Issue 25416

Summary: Bug in Encoding of Hebrew letters in filename
Product: porting Reporter: alan
Component: codeAssignee: tino.rachui
Status: CLOSED FIXED QA Contact: issues@porting <issues>
Severity: Trivial    
Priority: P3 CC: asari, bjoern.zessack, issues, smokey.ardisson, xslf
Version: OOo 1.1 RC5   
Target Milestone: OOo 2.0   
Hardware: Mac   
OS: Mac OS X, all   
Issue Type: DEFECT Latest Confirmation in: ---
Developer Difficulty: ---
Attachments:
Description Flags
Patches for sal/inc/osl/thread.h, sal/osl/unx/*.c, and sal/osl/unx/*.cxx
none
Patch just tested under Panther!
none
Hack in file.cxx no longer needed with osxlocale patch none

Description alan 2004-02-12 15:03:39 UTC
In TextEdit, if we save a file with Hebrew letters in the name,
the Hebrew letters are encoded as two-byte characters. The first byte is
the hex number D7, and the second one is different for each character.

GIVEN DATA:

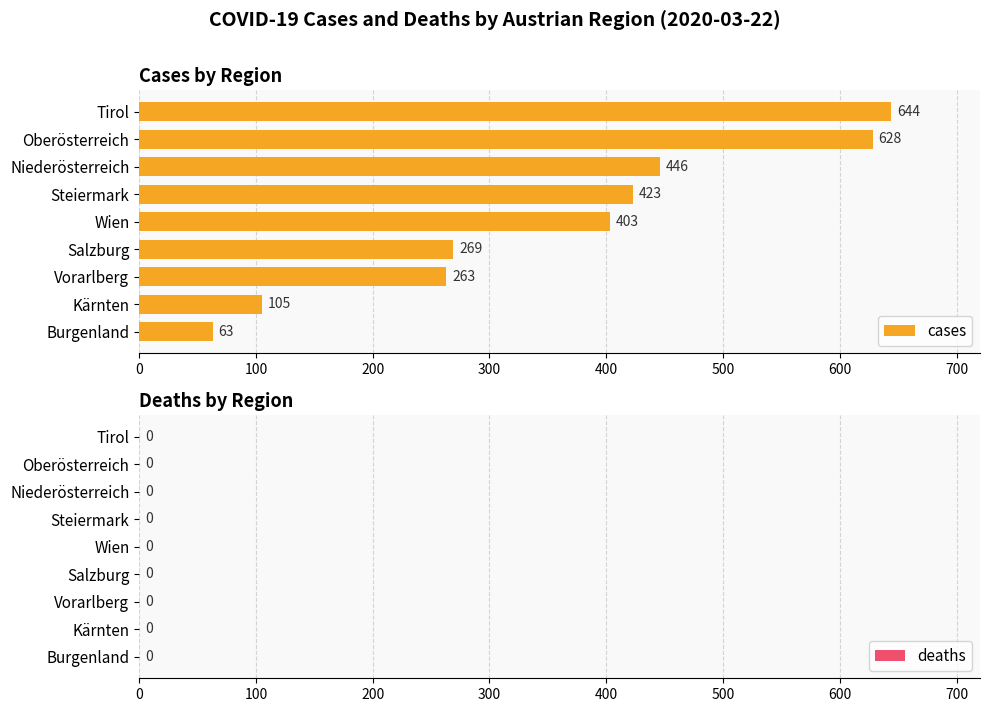

What is the approximate value at Tirol?

644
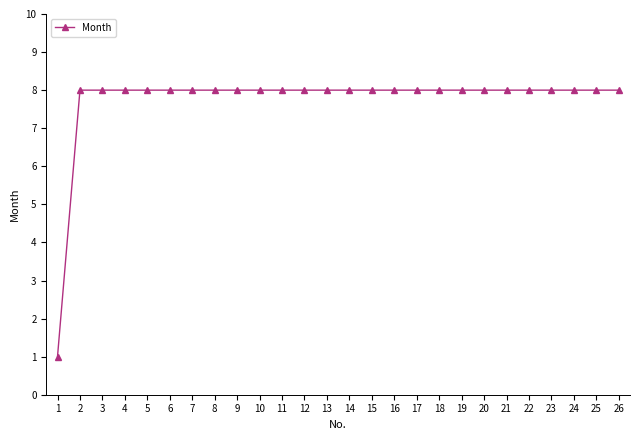

What is the smallest value displayed?

1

PROBLEM DETAILS:
Please copy the stretch of the Hebrew filename bug report from "Description alan 2004-02-12" through "for each character.", keeping every word and character unchanged.

ANSWER AREA:
Description alan 2004-02-12 15:03:39 UTC
In TextEdit, if we save a file with Hebrew letters in the name,
the Hebrew letters are encoded as two-byte characters. The first byte is
the hex number D7, and the second one is different for each character.